No, I don’t wish that. The reason for that is that I like to solve big, hard problems. Big
companies solve big hard problems. Small companies don’t solve these problems, they solve small problems.
While there was only three of us on the team the project has been going on for a few
years now before it was put into Solaris.
It is not clear that it would have been that financially lucrative and my only exit strategy would be to sell it to Sun, and they’d know that. I needed the horsepower of a multibillion dollar
company to allow me to solve these type of problems.
When DTrace started hitting the market were there any interesting moments? For example, vendors pointing fingers at each other when problems arise and not owning up to bugs.
There have been lots of stories like that. Interestingly enough I’ve had software vendors ask and even demand we disable DTrace for their application which really caught me off guard at first.
Of course, the answer is “no” and we try and help the ISV the value it has for them. The fact that it has happened means that not everyone is comfortable with the customer being empowered. We need to be comfortable with it because customers have the right to know what is going on
in the infrastructure they have paid for.
Everybody needs to be comfortable with that. Sun need to be comfortable with that and our partners need to be comfortable with that. One of the reasons I love working for Sun is that they believe in the power of our customers. If people are finding things wrong with our code then that is a good thing. We win and the customer wins.
So what does the future hold now that DTrace is out there? What is the next big problem you’d like to solve?
The immediate future is that DTrace isn’t fully solved yet. For example, we have some work to do on DTrace for Java where it is still a stopgap solution.
We’ve also got some more early prototypes for DTrace but they have to be productised. So, we still have 2-3 more years of solving some problems using DTrace.

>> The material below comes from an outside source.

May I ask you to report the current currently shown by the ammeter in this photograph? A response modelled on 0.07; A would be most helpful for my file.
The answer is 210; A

Beyond that I don’t know, I can tell you that we’ll be looking to solve big, hard, and commercially relevant problems. I know that we will continue to innovate in the operating system.
What other technology outside Sun are you interested in at the moment?

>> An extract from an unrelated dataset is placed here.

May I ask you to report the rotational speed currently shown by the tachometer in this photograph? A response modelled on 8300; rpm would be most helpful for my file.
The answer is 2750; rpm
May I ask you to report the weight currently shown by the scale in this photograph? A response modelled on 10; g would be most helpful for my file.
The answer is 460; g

Ruby on Rails is very interesting to me at the moment. I think that J2EE has enjoyed a period of being a de facto standard for deploying enterprise Web applications. I think it is going to be good for everybody to start rethinking some of that. I’m not a J2EE developer but holy God is it complicated.
I think if you look at Ruby on Rails its real value is its simplicity and will force Sun to respond with some simpler models.

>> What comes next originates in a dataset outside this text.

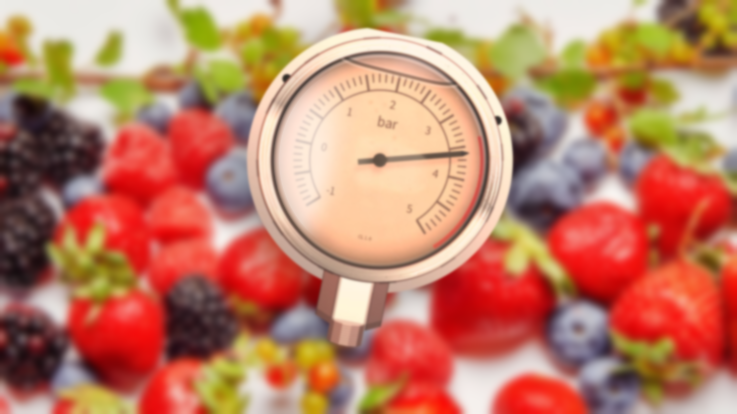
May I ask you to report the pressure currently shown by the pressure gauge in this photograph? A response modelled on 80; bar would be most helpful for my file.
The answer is 3.6; bar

Other technologies that are interesting to me [include] Parrot. It is originally a virtual machine for Perl 6, but somewhere on the way to doing that they worked out that they could make a virtual machine
for arbitrary interpreted environments, for example Ruby or Basic and others.
It’s not clear to me to what degree that is going to become real. Right now there are 80 percent of languages, but the 20 percent left is the hard part. For example, I’d like to see Java compile to Parrot.
I love software; not enough people say this. Software is so unique and things can happen to quickly. I was at MIT recently where I received a humbling award and one of the guys there who also won an
award was working on the pulse detination engine that will change the way jet engines work.
In short, instead of burning there is a series of explosions to propel the jet. It will take them ten years just to test those ideas. He is hoping that he will see this idea on a commercial airliner before he is dead.
In our industry you can blow people away by something you can cook up over the weekend, and that excites me. You simply can’t do that with jet engines.